== Available data ==
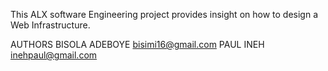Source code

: This ALX software Engineering project provides insight on how to design a Web Infrastructure.

AUTHORS
BISOLA ADEBOYE bisimi16@gmail.com
PAUL INEH inehpaul@gmail.com
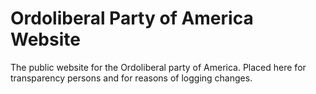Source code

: # Ordoliberal Party of America Website
The public website for the Ordoliberal party of America. Placed here for transparency persons and for reasons of logging changes.
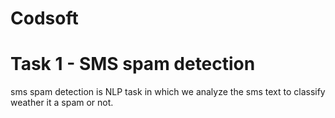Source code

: # Codsoft

# Task 1 - SMS spam detection 
   sms spam detection is  NLP task in which  we analyze the sms text to classify weather it a spam or not.
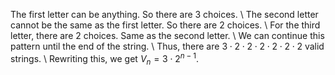 The first letter can be anything. So there are 3 choices. \\
The second letter cannot be the same as the first letter. So there are 2 choices. \\
For the third letter, there are 2 choices. Same as the second letter. \\
We can continue this pattern until the end of the string. \\
Thus, there are $3 \cdot 2 \cdot 2 \cdot 2 \cdot 2 \cdot 2 \cdot 2$ valid strings. \\
Rewriting this, we get $V_n = 3 \cdot 2^{n-1}$.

== Activity ==
Transcribe the whole listing, character for character, but not its images.

== Task answer ==
Source code

: This ALX software Engineering project provides insight on how to design a Web Infrastructure.

AUTHORS
BISOLA ADEBOYE bisimi16@gmail.com
PAUL INEH inehpaul@gmail.com
Source code

: # Ordoliberal Party of America Website
The public website for the Ordoliberal party of America. Placed here for transparency persons and for reasons of logging changes.
Source code

: # Codsoft

# Task 1 - SMS spam detection 
   sms spam detection is  NLP task in which  we analyze the sms text to classify weather it a spam or not.
 The first letter can be anything. So there are 3 choices. \\
The second letter cannot be the same as the first letter. So there are 2 choices. \\
For the third letter, there are 2 choices. Same as the second letter. \\
We can continue this pattern until the end of the string. \\
Thus, there are $3 \cdot 2 \cdot 2 \cdot 2 \cdot 2 \cdot 2 \cdot 2$ valid strings. \\
Rewriting this, we get $V_n = 3 \cdot 2^{n-1}$.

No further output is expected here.